Hasta aquí el límite de los preparativos. El Espíritu susurró a la Iglesia: “¡Adviento, Adviento!” y ella lo proclamó cincelado en la liturgia y vibró para que vibráramos sus hijos. El mismo Espíritu no nos dejó a la deriva de una preparación abocada más a esas cosillas en las que solemos entretenernos los humanos, entre comercios, adornillos puestos encima y sobre otras superficies, sentimientos más bien fugaces, y otras sin especial reciedumbre. Nos puso a trabajar concienzudamente: ¿cómo va tu vida? ¿qué esperas, a quién esperas? ¿hacia dónde quieres ir? ¿dónde está tu Dios en tu historia y qué te pide¿ ¡Prepara su venida! Aunque, hasta en los mejores trabajos hay quien, en términos coloquiales, se “escaquea”.
“Escaque” es el nombre de cada cuadrícula del tablero de ajedrez. El movimiento de las piezas por ellos se puede denominar escaqueo. Para conseguir la victoria prima la estrategia, articulada inteligentemente en silencio en suerte de meditación interior casi puramente matemática, pero donde no falta la intuición. Cada desplazamiento en el interior del tablero tiene una réplica del oponente. Movió Dios primero iniciando el juego. Propuso algunas reglas atípicas: no quería acabar con el rey del contrincante, sino reinar junto con él. Respondió su criatura, el hombre, poniendo patas arriba el tablero, con un movimiento de pecado amenazando con interrumpir el juego. Avanzó entonces Dios con una ficha imprevista por el oponente, su propio Hijo y puso en jaque a las tropas rebeldes. Pero antes de la estrategia final, destinada a tener dos vencedores en el juego y ningún perdedor, pidió permiso a la reina, que encubría su poder y su belleza tras apariencia de aldeana. Ella abrió la puerta a una nueva dimensión en la partida.
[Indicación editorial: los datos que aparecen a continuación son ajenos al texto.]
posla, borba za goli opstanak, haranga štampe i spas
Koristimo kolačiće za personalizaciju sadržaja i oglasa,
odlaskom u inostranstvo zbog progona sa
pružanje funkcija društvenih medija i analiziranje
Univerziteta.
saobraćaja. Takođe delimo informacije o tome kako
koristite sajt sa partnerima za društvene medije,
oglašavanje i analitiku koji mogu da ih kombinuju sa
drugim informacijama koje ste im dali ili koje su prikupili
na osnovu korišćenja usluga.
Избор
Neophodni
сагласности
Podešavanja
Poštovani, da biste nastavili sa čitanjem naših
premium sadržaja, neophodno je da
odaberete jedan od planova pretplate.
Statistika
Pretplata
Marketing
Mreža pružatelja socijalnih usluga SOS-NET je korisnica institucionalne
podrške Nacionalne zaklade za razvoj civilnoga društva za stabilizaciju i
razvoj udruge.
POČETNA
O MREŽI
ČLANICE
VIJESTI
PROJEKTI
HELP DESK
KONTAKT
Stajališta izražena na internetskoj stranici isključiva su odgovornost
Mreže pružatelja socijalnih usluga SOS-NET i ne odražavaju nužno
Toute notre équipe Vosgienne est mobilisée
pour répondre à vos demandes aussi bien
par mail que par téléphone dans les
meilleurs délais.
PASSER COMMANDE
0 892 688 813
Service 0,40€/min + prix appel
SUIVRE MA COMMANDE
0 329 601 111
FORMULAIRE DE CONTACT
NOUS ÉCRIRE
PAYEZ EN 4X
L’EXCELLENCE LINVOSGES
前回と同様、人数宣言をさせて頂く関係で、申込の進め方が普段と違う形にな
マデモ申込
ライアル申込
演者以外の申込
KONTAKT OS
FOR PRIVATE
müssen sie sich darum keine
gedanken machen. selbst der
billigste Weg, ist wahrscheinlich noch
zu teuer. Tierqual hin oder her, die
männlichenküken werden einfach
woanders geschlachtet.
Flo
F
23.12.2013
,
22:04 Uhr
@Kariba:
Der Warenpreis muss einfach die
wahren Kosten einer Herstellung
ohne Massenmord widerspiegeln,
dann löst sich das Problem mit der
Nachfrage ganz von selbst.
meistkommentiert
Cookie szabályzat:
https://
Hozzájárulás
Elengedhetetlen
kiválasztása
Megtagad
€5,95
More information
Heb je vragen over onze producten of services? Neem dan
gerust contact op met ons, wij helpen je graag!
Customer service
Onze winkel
No sirven ya las normas de antes para avanzar en el juego, habrán de descubrirse las nuevas reglas donde priman la misericordia y la justicia, la fe y la esperanza, la alegría y la ternura, la luz y la belleza. Pero, sin embargo, aún pesa el antiguo modo de proceder, las normas antiguas y anticuadas. Por eso nos hemos tenido que preparar, nos tenemos que seguir preparando. El Adviento no se acaba, sino que se transforma. Deja de tener cochura de tiempo litúrgico para seguir prevaleciendo como actitud, posición cristiana vital. Y es lo que nos permite celebrar lo que vamos a festejar esta noche, el nacimiento en la carne del Hijo de Dios Salvador. Es lo que nos permite enorgullecernos de ser cristianos, conscientes de que el cristiano se hace, se va haciendo, alentado por el Espíritu que hizo posible la encarnación del Hijo de Dios en María, y antes inspiró ese mismo sí.
Ganó la reina, sus movimientos fueron perfectos, pero la partida aún está en juego y el Espíritu tiene mucho que decir en nosotros. Ganó el rey, pero quiere poner su corona a todos los peones del tablero. Comenzará haciéndolo con quien sea capaz de agacharse a la altura de un niño Dios empesebrado, en una casilla deslucida, en el centro del tablero de la salvación.